Last Friday, on May 17, CROC finishes the All-Russian Open Programming Championship. The CROC company (together with Codeforces) holds a competition for the best coders of our country for the second year in a row.
Informational technologies are a dynamic habitat where the best minds dwell and sometimes innovative ideas come up at a great speed! This time the organizers stated that the championship is all-Russian but they were surprised to see the championship interest extending beyond the national border.
The interest towards the competition was such that we had many participants from Russia, former Sovyet republics and even far away countries. On this championship, coders solve sports programming problems: to win, they need to come up with effective algorithms, code them quickly, consider all non-typical situations. Besides, there is the additional element of looking for mistakes in other participants' codes and suggest the tests that fail their rivals' codes. The special feature of the contest is the "Code Game Challenge" play round, for which we singled out a special day., — says Sergey Strelkov, the head of the CROC company software development department.
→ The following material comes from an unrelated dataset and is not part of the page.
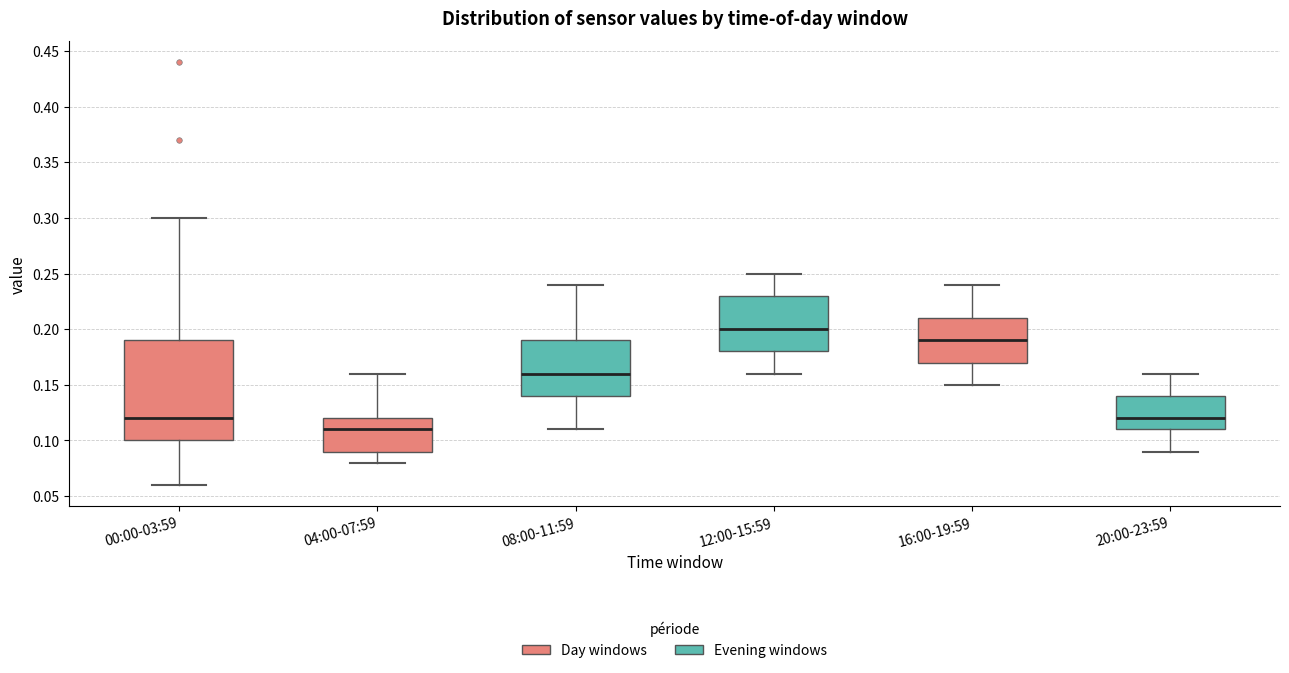

Where is the lower edge of the box for 00:00-03:59 on the y-axis? The values are not printed on the chart, so give them approximately, as read against the axis.

0.10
Dmitry Matov from Saratov was humble and skeptical about his chances to win, pointing out the high level of the Championship:
It's the second time I've taken part in the CROC championship. There are few such championships in Russia – you can count the companies that support spots programming like that on the fingers of one hand.
The CROC Championship took part in several stages: it started at the qualification round on April, 13 the internet elimination rounds took place on April, 15 and 22 and finally, the Championship Finals took place in the CROC Moscow office on May, 16 and 17.
The finalists included 3 participants from Belarus, 3 from Ukraine, 3 Polish and one Japanese coder:
Country/city (for Russian participants) | The number of finalists |
---|---|
Moscow | 16 |
St.Petersburg | 14 |
Ekaterinburg | 2 |
Nizhny Novgorod | 2 |
Saratov | 2 |
Novosibirsk | 1 |
Belarus | 3 |
Ukraine | 3 |
Poland | 3 |
Japan | 1 |
The participants of the Finals had pleasant surprises ahead of them. They meet the championship organizers in the CROC innovative office, they went for an excursion to the CROC Data Analysis Centre and took part in an exciting play round:
--- The participants had to implement strategies for hockey teams with a goalkeeper and two players. They had quite little time to write a code that coordinates the players and then compete with other teams. It was interesting and it was fun! — says one of the finalists.
Gennady Korotkievich, a student of St. Petersburg National Information Research Institute of Information Technologies, Mechanics and Optics, won the IT hockey, and the Championship:
It was a challenging competition with challenging problems and challenging participants. That's what makes it interesting for the participants and I guess, for the spectators, too.
Besides, Gennady noted that the CROC Championship for young programmers is a great opportunity to compete with the best young programmers and communicate with people from other cities and even countries. Most of all, this provides the personal growth perspective as well as rising interest to sports programming in Russia.
We remind you that the winner was awarded with 100 000 rubles. Egor Kulikov and Evgeny Kapun, the participants who got the second and third prizes, won 70 000 and 50 000 rubles, correspondingly. The full results are available by this link.
The 2013 Open All-Russia CROC Championship is over. We congratulate the winners but we do not say bye! Look out for the CROC IT news to be among the best. And win!
What was so funny? ;)
Watching the simulation of the game, I think. :)
MikeMirzayanov said that it's a Code Game Challenge Show.